# ♫ εηdεd ♫ Pen blanks for new turner



## El Guapo (Oct 23, 2020)

I have a SFRB of pen blanks that I would like to give to a new turner (less than 12 months). Left to right, cocobolo (with curl), spalted don't know what (probably maple), curly maple x2, curly purpleheart x2, some kind of maple burl maybe, unknown, purpleheart, and wenge. The star of the show is the cocobolo, no doubt, but these should all make some handsome pens! All I ask is the cost of shipping ($8.30) and a pic of one of the pieces once you get it turned!

Reactions: Like 1 | Way Cool 2 | +Karma 2 | Sincere 2


----------



## El Guapo (Oct 23, 2020)

This is a pen I made from another piece of cocobolo from the same section of board that the blank above came from. There is curly on the other side, but the color was better on this side.

Reactions: Like 1 | EyeCandy! 4 | Way Cool 3


----------



## Tony (Oct 23, 2020)

Dang, Andrew is giving away Coco!!!! Bust out the straight jacket, I think he's lost it!!

Reactions: Funny 1


----------



## Maverick (Oct 23, 2020)

Nice gesture.

Reactions: Agree 3


----------



## Eric Rorabaugh (Oct 23, 2020)

I'm new, I'm new!!!! JK. C'mon new turners, don't turn this down. Great selection there.

Reactions: Funny 1


----------



## Tony (Oct 23, 2020)

Like Eric said, don't be shy guys! I know there are some newbies who've joined up recently. Jump on this before Andrew comes to his senses!

Reactions: Informative 1


----------



## Eric Rorabaugh (Oct 23, 2020)

Yep don't be shy. We've done this before and it seems like some new guys/gals are skeered to say "I'll take it!" No strings attached except for posting a picture of what you make with them. Just remember, pay it forward later on down the road!

Reactions: Agree 1


----------



## T. Ben (Oct 23, 2020)

Whoever takes them,I’ll pay the shipping for you.

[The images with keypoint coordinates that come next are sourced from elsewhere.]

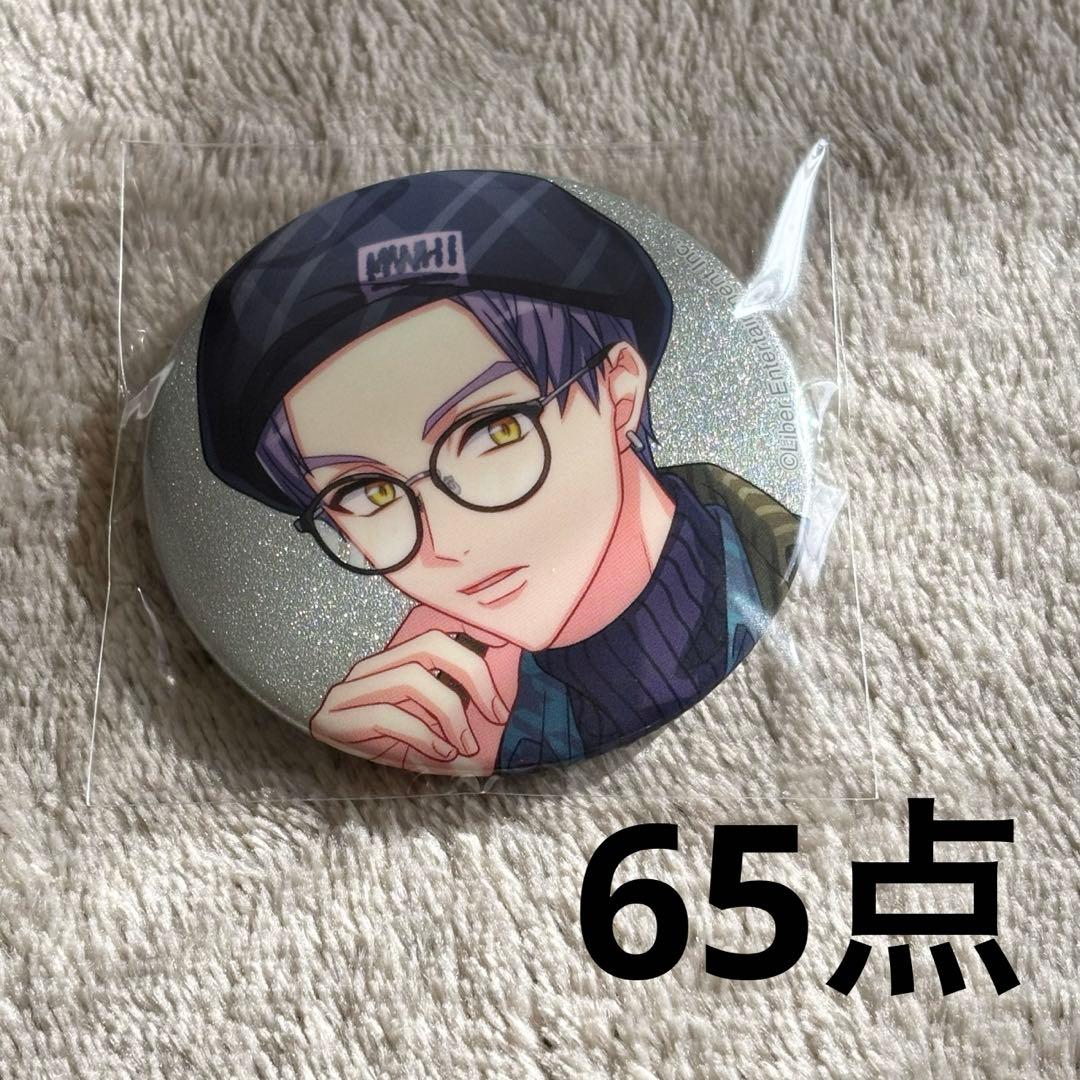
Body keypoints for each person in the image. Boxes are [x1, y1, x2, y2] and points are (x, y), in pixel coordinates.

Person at [197, 170, 799, 775]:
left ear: (620, 392)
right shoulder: (449, 711)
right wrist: (368, 773)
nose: (447, 543)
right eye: (368, 492)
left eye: (493, 431)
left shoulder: (785, 577)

Reactions: Like 2 | +Karma 2 | Sincere 1


----------



## El Guapo (Oct 23, 2020)

T. Ben said:


> Whoever takes them,I’ll pay the shipping for you.

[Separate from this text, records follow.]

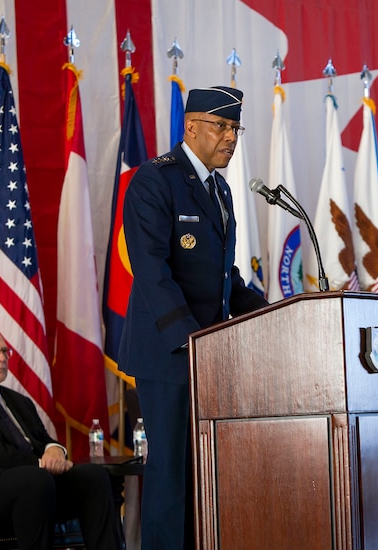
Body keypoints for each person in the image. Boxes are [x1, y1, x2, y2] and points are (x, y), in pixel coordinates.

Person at [119, 85, 269, 549]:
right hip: (170, 354)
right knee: (169, 475)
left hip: (209, 359)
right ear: (191, 127)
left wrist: (280, 313)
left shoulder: (220, 188)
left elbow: (227, 280)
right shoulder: (154, 179)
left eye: (235, 128)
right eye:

That’s very generous! Thank you! Just need a taker now


----------



## T. Ben (Oct 23, 2020)

El Guapo said:


> That’s very generous! Thank you! Just need a taker now


I figured that would sweeten the pot a little.


----------



## Eric Rorabaugh (Oct 23, 2020)

Wow! Now that's what WB is all about! Way to go Troy! Somebody better jump on this or I'm going to quit turning and start back so I can be a new turner!

Reactions: Funny 2


----------



## El Guapo (Oct 24, 2020)

At midnight central time tonight, I’m going to open this up to anyone for a $20 donation and I’ll cover shipping to get these to you (US only).

Reactions: Sincere 1


----------



## Tony (Oct 24, 2020)

Really guys, nobody new wants to step up?


----------



## Wildthings (Oct 24, 2020)

And if your concern that you'll screw up that awesome cocobolo I'll send you Box #2 from this post, no charge, to practice on first!!

PEN BLANKS

Reactions: +Karma 1 | Sincere 3


----------



## Maverick (Oct 25, 2020)

Can‘t believe someone hasn’t jumped on this.

Reactions: Agree 3


----------